I have two similar dataframes to the below:
import pandas as pd
num1 = ["1111 2222", "3333", "4444 5555 6666", "7777 8888", "9999"]
num2 = ["A1", "A2", "A3", "A4", "A5"]
linkage = pd.DataFrame({"num1":num1, "num2":num2})
num1 = ["2222", "3333", "5555", "8888", "9999"]
num2 = ['none', 'none', 'none', 'none', 'none']
df = pd.DataFrame({"num1":num1, "num2":num2})
Linkage:
num1 num2
1111 2222 A1
3333 A2
4444 5555 6666 A3
7777 8888 A4
9999 A5
df:
num1 num2
2222 none
3333 none
5555 none
8888 none
9999 none
I want to place the "num2" value from the linkage dataframe in the second dataframe based on if the "num1" value from the second dataframe is one of the "num1" values in the linkage dataframe.
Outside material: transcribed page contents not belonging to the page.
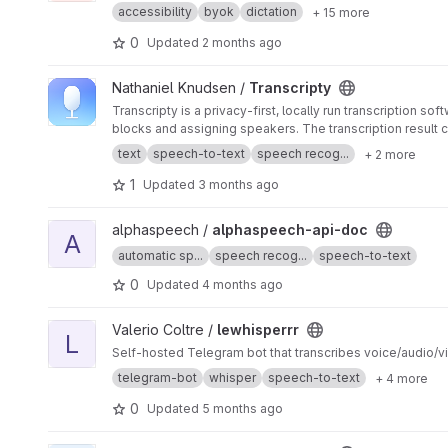
accessibility
byok
dictation
+ 15 more
0
Updated
2 months ago
View Transcripty project
Nathaniel Knudsen /
Transcripty
Transcripty is a privacy-first, locally run transcription s
blocks and assigning speakers. The transcription result c
text
speech-to-text
speech recog...
+ 2 more
1
Updated
3 months ago
View alphaspeech-api-doc project
alphaspeech /
alphaspeech-api-doc
A
automatic sp...
speech recog...
speech-to-text
0
Updated
4 months ago
View lewhisperrr project
Valerio Coltre /
lewhisperrr
L
Self-hosted Telegram bot that transcribes voice/audio/v
telegram-bot
whisper
speech-to-text
+ 4 more
0
Updated
5 months ago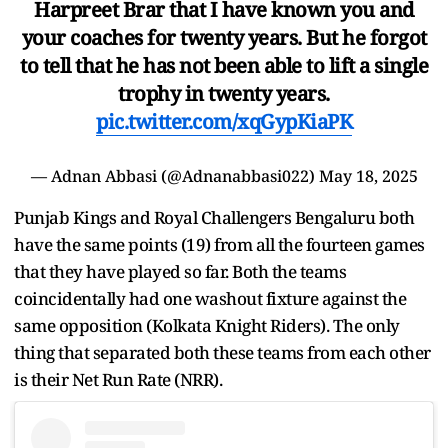
Harpreet Brar that I have known you and
your coaches for twenty years. But he forgot
to tell that he has not been able to lift a single
trophy in twenty years.
pic.twitter.com/xqGypKiaPK
— Adnan Abbasi (@Adnanabbasi022)
May 18, 2025
Punjab Kings and Royal Challengers Bengaluru both
have the same points (19) from all the fourteen games
that they have played so far. Both the teams
coincidentally had one washout fixture against the
same opposition (Kolkata Knight Riders). The only
thing that separated both these teams from each other
is their Net Run Rate (NRR).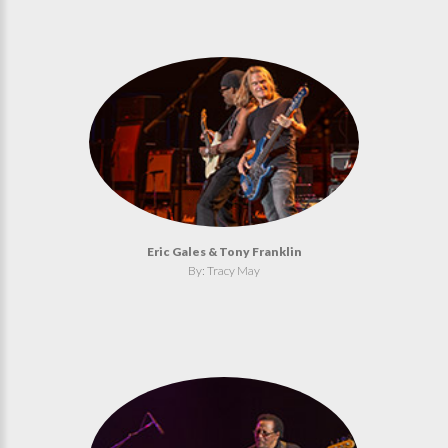
Eric Gales & Tony Franklin
By: Tracy May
The code I currently have is:
df.num2 = [linkage.num2[i] for y in df.num1 for i, x in enumerate(linkage.num1) if y in x]
Which yields what I want:
num1 num2
2222 A1
3333 A2
5555 A3
8888 A4
9999 A5
But the code is noticeably slower the larger the dataframes get. CPU times: total: 516 ms
Wall time: 519 ms Is there a better method of using linkage dataframes?